Polyglott
Watson.ch: Niko Aktas ist womöglich der vielsprachigste Mensch in der Schweiz. Der 36-Jährige kann auf Deutsch, Schweizerdeutsch, Englisch, Italienisch, Französisch, Spanisch, Niederländisch, Schwedisch, Türkisch und Russisch Gespräche führen. Auf weiteren drei Sprachen – Slowakisch, Arabisch und Albanisch – kann er sich verständigen. Eine Handvoll weiterer versteht er, zum Beispiel Rumantsch.
Aktas ist damit einer der wenigen Hyperpolyglotten im Land. Der Begriff stammt aus dem Griechischen: «Poly» bedeutet «mehrere» und «glōtta» ist «die Sprache». Während Polyglotten drei oder mehr Sprachen sprechen, sind es über sechs bei Hyperpolyglotten wie Niko Aktas.
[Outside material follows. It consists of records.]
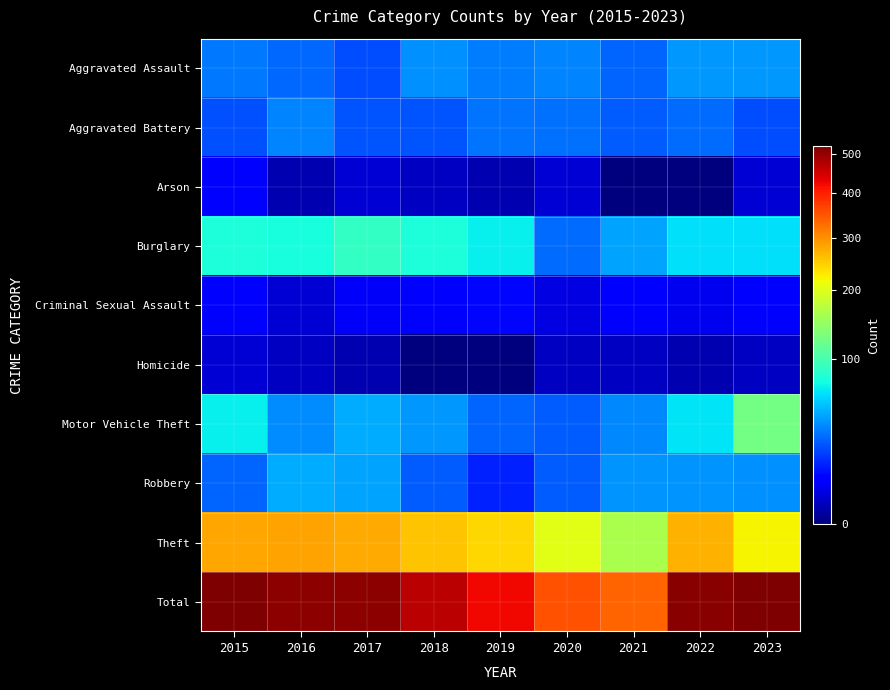

Which series has the widest spread of values?

Total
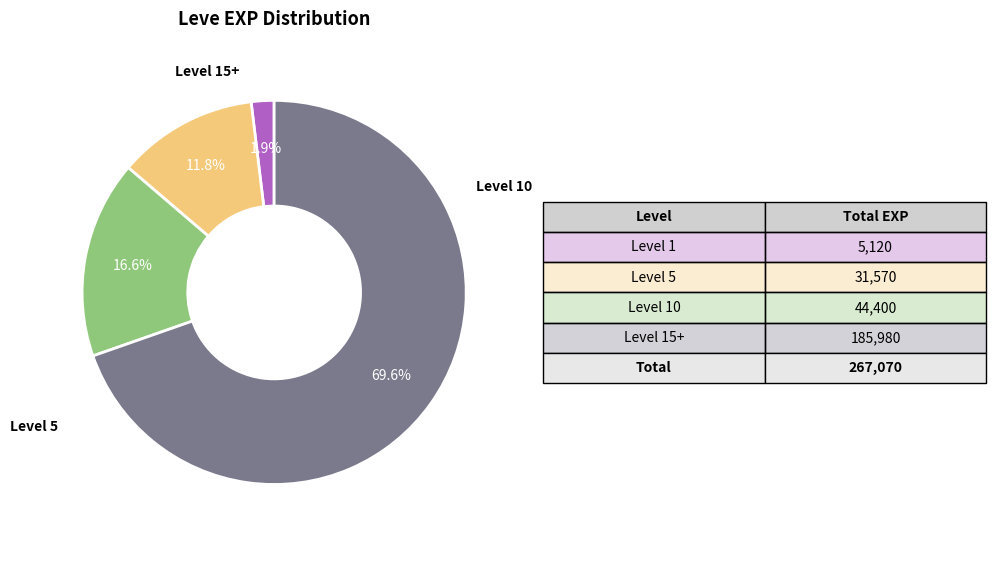

Is there any slice that represents more than half of the pie?

Yes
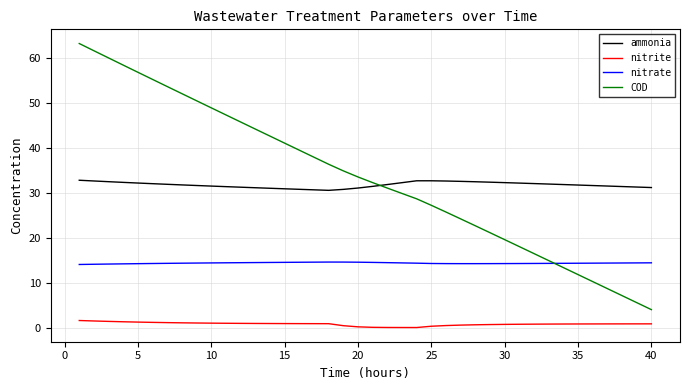

Is this an area chart (filled region under the line)?

No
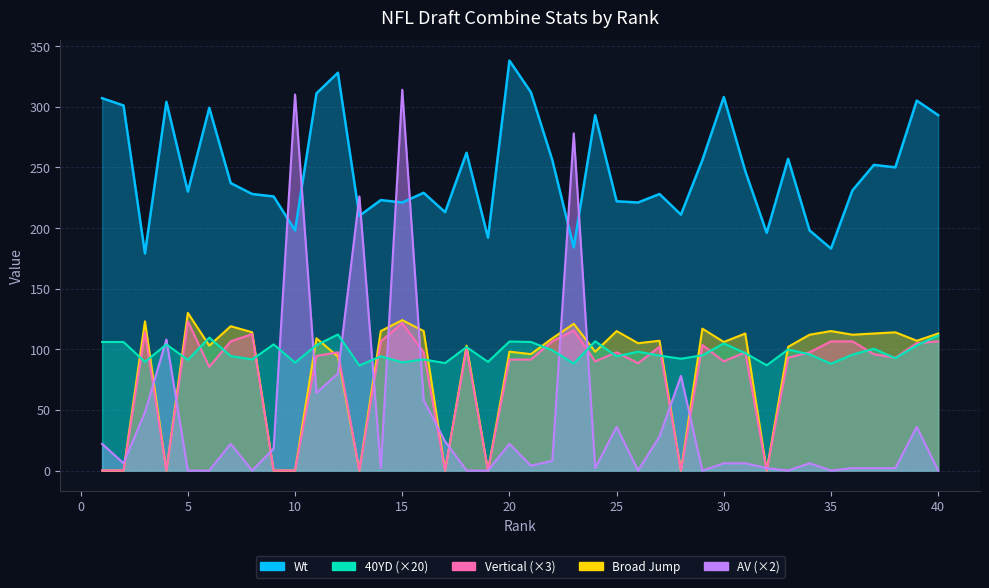

At which category does the chart reach its minimum across all series?

1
„Grundsätzlich lege ich den Fokus am Anfang kaum auf Grammatik. Ich habe fünf Punkte entwickelt, die ich meinen Sprachschülern weitergebe. Erstens: eine Liste mit den wichtigsten zweihundert Wörtern, die ich mit einem anderen Polyglotten zusammengestellt habe. Diese Wörter sind noch relativ unspezifisch.“
Dazu im ehemaligen Nachrichtenmagazin (Paywall) ein Interview mit Torben Schmidt, Professor für Didaktik des Englischen an der Leuphana Universität in Lüneburg: Sollten Kinder eine zweite Fremdsprache lernen?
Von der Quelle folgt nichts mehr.